Selected excerpt
MIT chemists design nanoparticles that can deliver three cancer drugs at a time.

Delivering chemotherapy drugs in nanoparticle form could help reduce side effects by targeting the drugs directly to the tumors. In recent years, scientists have developed nanoparticles that deliver one or two chemotherapy drugs, but it has been difficult to design particles that can carry any more than that in a precise ratio.

Now MIT chemists have devised a new way to build such nanoparticles, making it much easier to include three or more different drugs. In a paper published in the Journal of the American Chemical Society, the researchers showed that they could load their particles with three drugs commonly used to treat ovarian cancer.

“We think it’s the first example of a nanoparticle that carries a precise ratio of three drugs and can release those drugs in response to three distinct triggering mechanisms,” says Jeremiah Johnson, an assistant professor of chemistry at MIT and the senior author of the new paper.

Such particles could be designed to carry even more drugs, allowing researchers to develop new treatment regimens that could better kill cancer cells while avoiding the side effects of traditional chemotherapy. In the JACS paper, Johnson and colleagues demonstrated that the triple-threat nanoparticles could kill ovarian cancer cells more effectively than particles carrying only one or two drugs, and they have begun testing the particles against tumors in animals.

Longyan Liao, a postdoc in Johnson’s lab, is the paper’s lead author.

Putting the pieces together

Johnson’s new approach overcomes the inherent limitations of the two methods most often used to produce drug-delivering nanoparticles: encapsulating small drug molecules inside the particles or chemically attaching them to the particle. With both of these techniques, the reactions required to assemble the particles become increasingly difficult with each new drug that is added.

Combining these two approaches — encapsulating one drug inside a particle and attaching a different one to the surface — has had some success, but is still limited to two drugs.

(Stored data entries)
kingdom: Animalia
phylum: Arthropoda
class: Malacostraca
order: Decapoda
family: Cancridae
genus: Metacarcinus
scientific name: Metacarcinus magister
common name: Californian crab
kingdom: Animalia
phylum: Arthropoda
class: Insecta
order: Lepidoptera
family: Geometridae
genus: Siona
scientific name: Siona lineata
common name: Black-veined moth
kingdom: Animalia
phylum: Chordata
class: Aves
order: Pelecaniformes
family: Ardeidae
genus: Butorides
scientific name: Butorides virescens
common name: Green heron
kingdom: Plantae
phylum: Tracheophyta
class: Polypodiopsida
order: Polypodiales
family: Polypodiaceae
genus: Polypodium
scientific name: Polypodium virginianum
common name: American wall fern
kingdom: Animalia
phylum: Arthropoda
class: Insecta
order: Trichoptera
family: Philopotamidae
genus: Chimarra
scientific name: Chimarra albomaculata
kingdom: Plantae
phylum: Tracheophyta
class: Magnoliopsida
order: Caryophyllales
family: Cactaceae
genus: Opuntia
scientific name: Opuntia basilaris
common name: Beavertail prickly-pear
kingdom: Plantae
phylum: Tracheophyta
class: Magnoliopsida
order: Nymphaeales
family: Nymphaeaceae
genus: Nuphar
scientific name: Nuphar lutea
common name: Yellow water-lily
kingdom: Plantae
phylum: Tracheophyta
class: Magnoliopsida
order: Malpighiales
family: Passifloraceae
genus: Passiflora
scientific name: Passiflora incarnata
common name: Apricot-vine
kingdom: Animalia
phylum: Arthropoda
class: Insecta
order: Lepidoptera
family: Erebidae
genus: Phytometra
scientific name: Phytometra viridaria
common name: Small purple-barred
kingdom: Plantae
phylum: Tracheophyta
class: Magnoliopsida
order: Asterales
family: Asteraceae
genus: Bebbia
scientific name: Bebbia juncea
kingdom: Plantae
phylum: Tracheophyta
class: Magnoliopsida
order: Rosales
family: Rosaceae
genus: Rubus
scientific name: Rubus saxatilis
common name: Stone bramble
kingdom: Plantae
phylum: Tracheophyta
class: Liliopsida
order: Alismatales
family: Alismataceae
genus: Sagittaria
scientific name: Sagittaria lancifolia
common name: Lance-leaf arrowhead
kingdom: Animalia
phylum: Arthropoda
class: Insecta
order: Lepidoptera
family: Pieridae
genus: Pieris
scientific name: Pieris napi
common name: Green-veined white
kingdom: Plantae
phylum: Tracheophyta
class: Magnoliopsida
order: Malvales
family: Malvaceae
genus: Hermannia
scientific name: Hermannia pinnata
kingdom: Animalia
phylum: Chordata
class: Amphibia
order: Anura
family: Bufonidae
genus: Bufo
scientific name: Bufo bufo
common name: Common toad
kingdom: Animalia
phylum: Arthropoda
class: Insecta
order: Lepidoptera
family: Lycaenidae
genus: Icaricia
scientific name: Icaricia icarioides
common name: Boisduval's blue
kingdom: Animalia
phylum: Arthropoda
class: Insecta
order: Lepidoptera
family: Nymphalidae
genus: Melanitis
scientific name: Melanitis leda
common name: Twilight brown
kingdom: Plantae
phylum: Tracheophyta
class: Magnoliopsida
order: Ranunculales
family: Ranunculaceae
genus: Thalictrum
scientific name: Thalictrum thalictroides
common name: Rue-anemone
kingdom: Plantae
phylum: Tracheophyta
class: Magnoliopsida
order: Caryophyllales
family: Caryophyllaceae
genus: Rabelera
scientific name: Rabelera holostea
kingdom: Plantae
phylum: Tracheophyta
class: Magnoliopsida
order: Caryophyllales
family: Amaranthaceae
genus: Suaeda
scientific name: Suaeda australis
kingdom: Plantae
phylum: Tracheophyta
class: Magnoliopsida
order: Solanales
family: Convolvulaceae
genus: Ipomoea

What you will do
Could you edit the nanoparticle article by rewriting it starting with "Now MIT chemists" and going on through "treat ovarian cancer.", putting "developed" in place of "devised"?

Response
Now MIT chemists have developed a new way to build such nanoparticles, making it much easier to include three or more different drugs. In a paper published in the Journal of the American Chemical Society, the researchers showed that they could load their particles with three drugs commonly used to treat ovarian cancer.